Troubled smartphone maker BlackBerry has agreed a deal that will see it sold to a consortium led by its largest shareholder for $4.7 billion.

The Canadian firm, which has its European headquarters in the UK, said it had signed a letter of intent agreement under which a consortium to be led by Fairfax Financial Holdings Limited would acquire the company subject to due diligence

This comes a week after BlackBerry announced plans to cut 40% of its global workforce as it said it expected to report massive losses of almost $1bn in its second quarter.

The smartphone company said it would lay off 4,500 employees in an attempt to slash costs by 50% and shift its focus back to competing mainly for the business customers who are most loyal to the brand.

Canadian billionaire investor Prem Watsa, a former BlackBerry board member and Fairfax’s chairman and chief executive, said: “We believe this transaction will open an exciting new private chapter for BlackBerry, its customers, carriers and employees.

“We can deliver immediate value to shareholders, while we continue the execution of a long-term strategy in a private company with a focus on delivering superior and secure enterprise solutions to BlackBerry customers around the world.”

Sales of shares in the Nasdaq-listed company, which plunged after Friday’s announcement, were halted after the news of the deal which would take it private.

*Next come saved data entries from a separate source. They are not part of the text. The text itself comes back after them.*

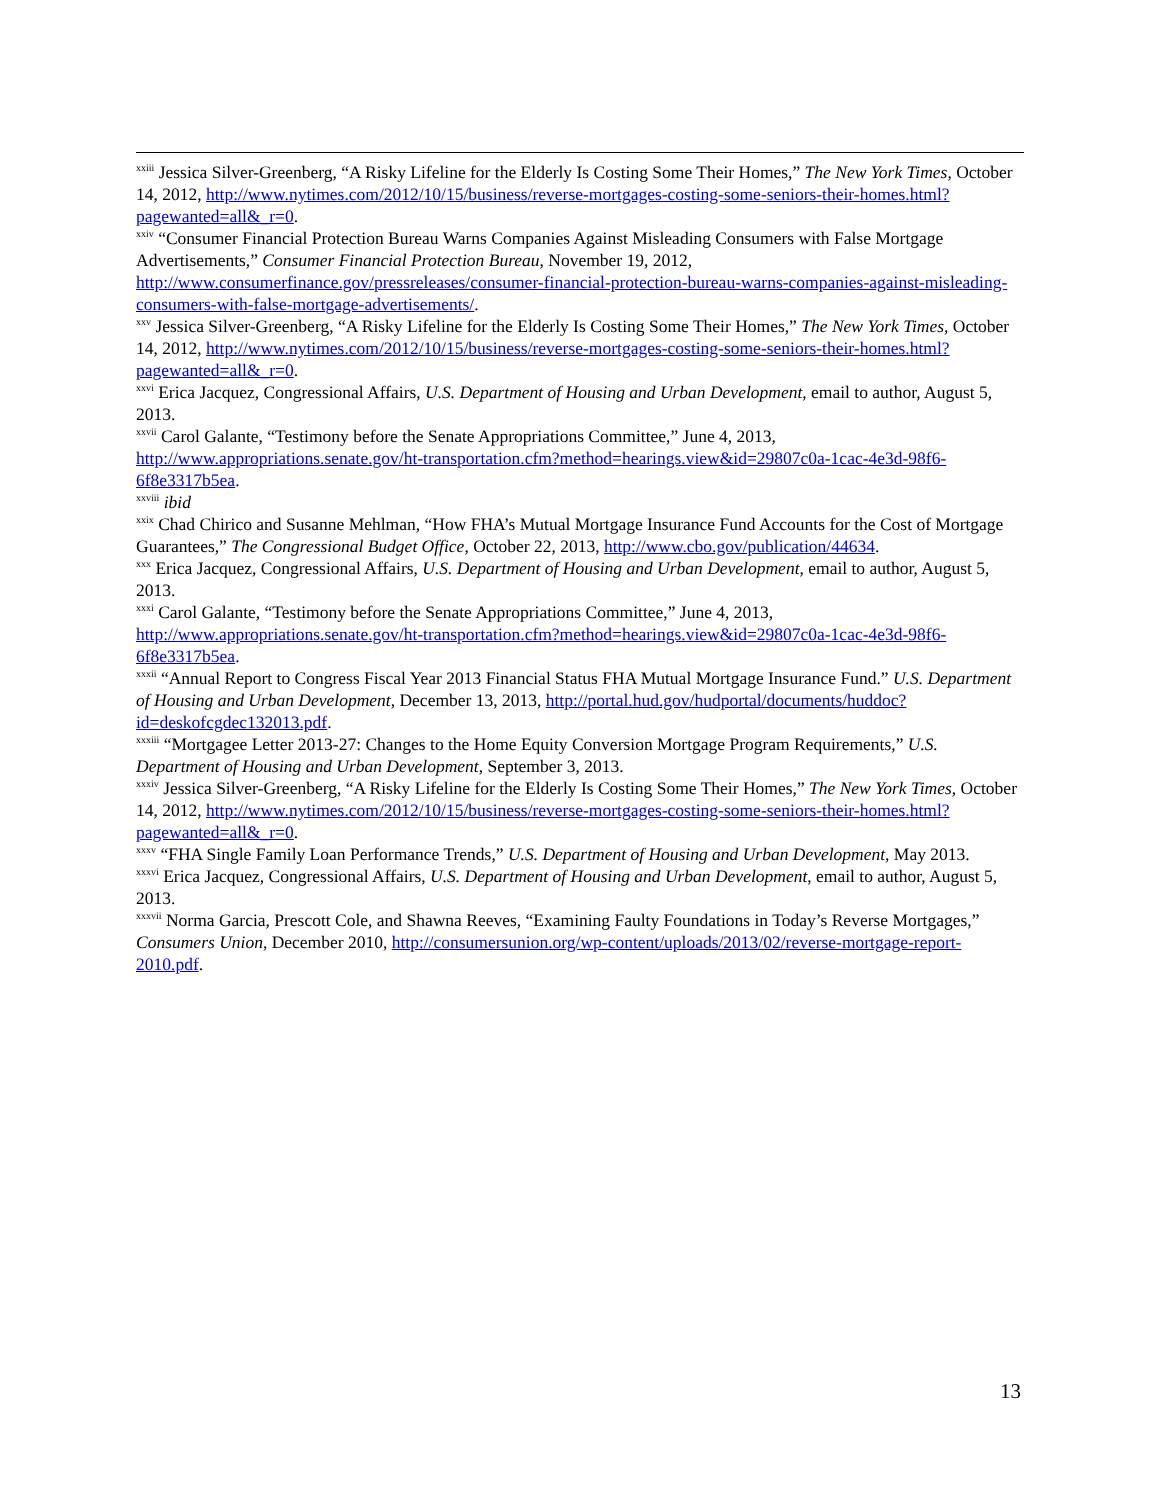<sup>xxiii</sup> Jessica Silver-Greenberg, “A Risky Lifeline for the Elderly Is Costing Some Their Homes,” The New York Times, October 14, 2012, http://www.nytimes.com/2012/10/15/business/reverse-mortgages-costing-some-seniors-their-homes.html?pagewanted=all&_r=0.
<sup>xxiv</sup> “Consumer Financial Protection Bureau Warns Companies Against Misleading Consumers with False Mortgage Advertisements,” Consumer Financial Protection Bureau, November 19, 2012, http://www.consumerfinance.gov/pressreleases/consumer-financial-protection-bureau-warns-companies-against-misleading-consumers-with-false-mortgage-advertisements/.
<sup>xxv</sup> Jessica Silver-Greenberg, “A Risky Lifeline for the Elderly Is Costing Some Their Homes,” The New York Times, October 14, 2012, http://www.nytimes.com/2012/10/15/business/reverse-mortgages-costing-some-seniors-their-homes.html?pagewanted=all&_r=0.
<sup>xxvi</sup> Erica Jacquez, Congressional Affairs, U.S. Department of Housing and Urban Development, email to author, August 5, 2013.
<sup>xxvii</sup> Carol Galante, “Testimony before the Senate Appropriations Committee,” June 4, 2013, http://www.appropriations.senate.gov/ht-transportation.cfm?method=hearings.view&id=29807c0a-1cac-4e3d-98f6-6f8e3317b5ea.
<sup>xxviii</sup> ibid
<sup>xxix</sup> Chad Chirico and Susanne Mehlman, “How FHA’s Mutual Mortgage Insurance Fund Accounts for the Cost of Mortgage Guarantees,” The Congressional Budget Office, October 22, 2013, http://www.cbo.gov/publication/44634.
<sup>xxx</sup> Erica Jacquez, Congressional Affairs, U.S. Department of Housing and Urban Development, email to author, August 5, 2013.
<sup>xxxi</sup> Carol Galante, “Testimony before the Senate Appropriations Committee,” June 4, 2013, http://www.appropriations.senate.gov/ht-transportation.cfm?method=hearings.view&id=29807c0a-1cac-4e3d-98f6-6f8e3317b5ea.
<sup>xxxii</sup> “Annual Report to Congress Fiscal Year 2013 Financial Status FHA Mutual Mortgage Insurance Fund.” U.S. Department of Housing and Urban Development, December 13, 2013, http://portal.hud.gov/hudportal/documents/huddoc?id=deskofcgdec132013.pdf.
<sup>xxxiii</sup> “Mortgagee Letter 2013-27: Changes to the Home Equity Conversion Mortgage Program Requirements,” U.S. Department of Housing and Urban Development, September 3, 2013.
<sup>xxxiv</sup> Jessica Silver-Greenberg, “A Risky Lifeline for the Elderly Is Costing Some Their Homes,” The New York Times, October 14, 2012, http://www.nytimes.com/2012/10/15/business/reverse-mortgages-costing-some-seniors-their-homes.html?pagewanted=all&_r=0.
<sup>xxxv</sup> “FHA Single Family Loan Performance Trends,” U.S. Department of Housing and Urban Development, May 2013.
<sup>xxxvi</sup> Erica Jacquez, Congressional Affairs, U.S. Department of Housing and Urban Development, email to author, August 5, 2013.
<sup>xxxvii</sup> Norma Garcia, Prescott Cole, and Shawna Reeves, “Examining Faulty Foundations in Today’s Reverse Mortgages,” Consumers Union, December 2010, http://consumersunion.org/wp-content/uploads/2013/02/reverse-mortgage-report-2010.pdf.
13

BlackBerry, which started in 1999, is known for the loyalty of its users.

BlackBerry’s market share has dwindled in recent years, with Android devices from the likes of Samsung, and Apple’s iPhone gobbling up increasing numbers of customers.

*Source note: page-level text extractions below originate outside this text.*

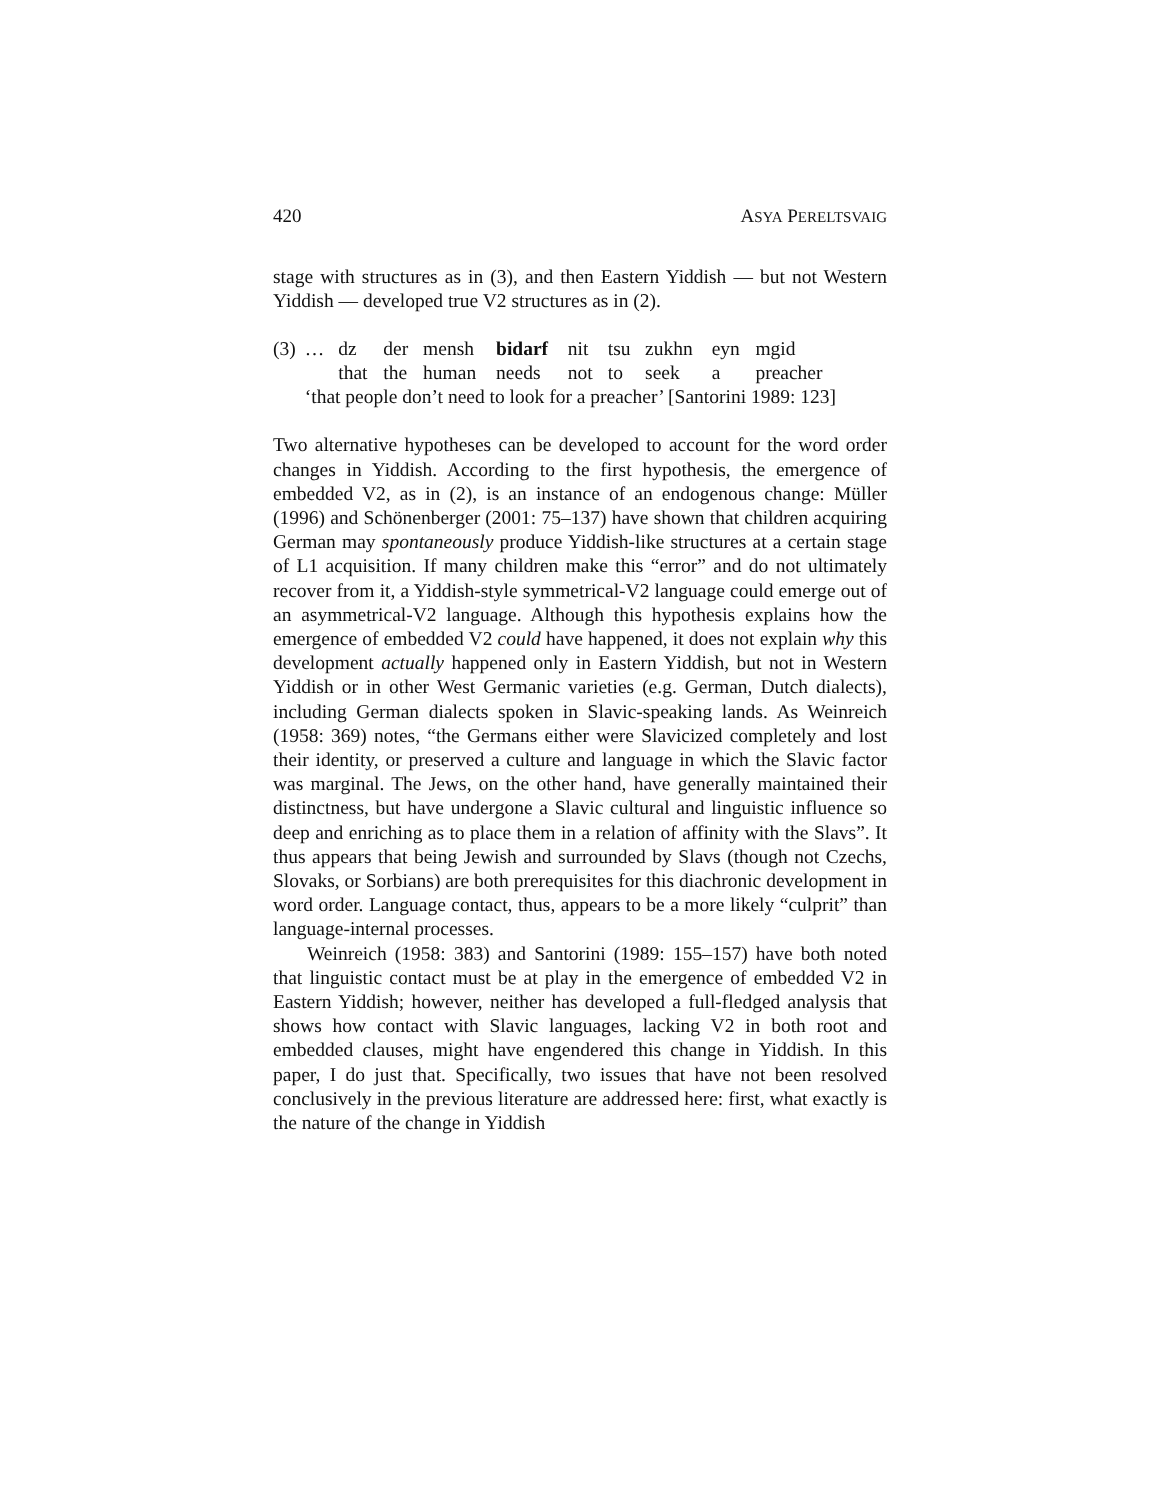420 ASYA PERELTSVAIG
stage with structures as in (3), and then Eastern Yiddish — but not Western Yiddish — developed true V2 structures as in (2).
| (3) | … | dz | der | mensh | bidarf | nit | tsu | zukhn | eyn | mgid |
| | | that | the | human | needs | not | to | seek | a | preacher |
| | ‘that people don’t need to look for a preacher’ [Santorini 1989: 123] | | | | | | | | | |
Two alternative hypotheses can be developed to account for the word order changes in Yiddish. According to the first hypothesis, the emergence of embedded V2, as in (2), is an instance of an endogenous change: Müller (1996) and Schönenberger (2001: 75–137) have shown that children acquiring German may spontaneously produce Yiddish-like structures at a certain stage of L1 acquisition. If many children make this “error” and do not ultimately recover from it, a Yiddish-style symmetrical-V2 language could emerge out of an asymmetrical-V2 language. Although this hypothesis explains how the emergence of embedded V2 could have happened, it does not explain why this development actually happened only in Eastern Yiddish, but not in Western Yiddish or in other West Germanic varieties (e.g. German, Dutch dialects), including German dialects spoken in Slavic-speaking lands. As Weinreich (1958: 369) notes, “the Germans either were Slavicized completely and lost their identity, or preserved a culture and language in which the Slavic factor was marginal. The Jews, on the other hand, have generally maintained their distinctness, but have undergone a Slavic cultural and linguistic influence so deep and enriching as to place them in a relation of affinity with the Slavs”. It thus appears that being Jewish and surrounded by Slavs (though not Czechs, Slovaks, or Sorbians) are both prerequisites for this diachronic development in word order. Language contact, thus, appears to be a more likely “culprit” than language-internal processes.
Weinreich (1958: 383) and Santorini (1989: 155–157) have both noted that linguistic contact must be at play in the emergence of embedded V2 in Eastern Yiddish; however, neither has developed a full-fledged analysis that shows how contact with Slavic languages, lacking V2 in both root and embedded clauses, might have engendered this change in Yiddish. In this paper, I do just that. Specifically, two issues that have not been resolved conclusively in the previous literature are addressed here: first, what exactly is the nature of the change in Yiddish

It now holds just 2.9% of the market, according to research firm IDC, compared with 20% in Autumn 2009 when it was the dominant smartphone for business people.

The firm was hoping to turn things around with a fresh operating system and new.

It carried out a high profile launch of two new handsets at the start of the year, the much delayed Z10 touchscreen and Q10 with a qwerty keyboard, which went on sale later in the year.

A new phone, the touchscreen Z30, was unveiled last week.

However, the phones have failed to capture the public’s imagination in the same way as rival handsets.

The agreement with Fairfax allows it to “go shop” for alternative offers for the firm should they become available during the due diligence process, which is expected to take until November 4th.

Chairwoman Barbara Stymiest said: “The special committee is seeking the best available outcome for the Company’s constituents, including for shareholders. Importantly, the go-shop process provides an opportunity to determine if there are alternatives superior to the present proposal from the Fairfax consortium.”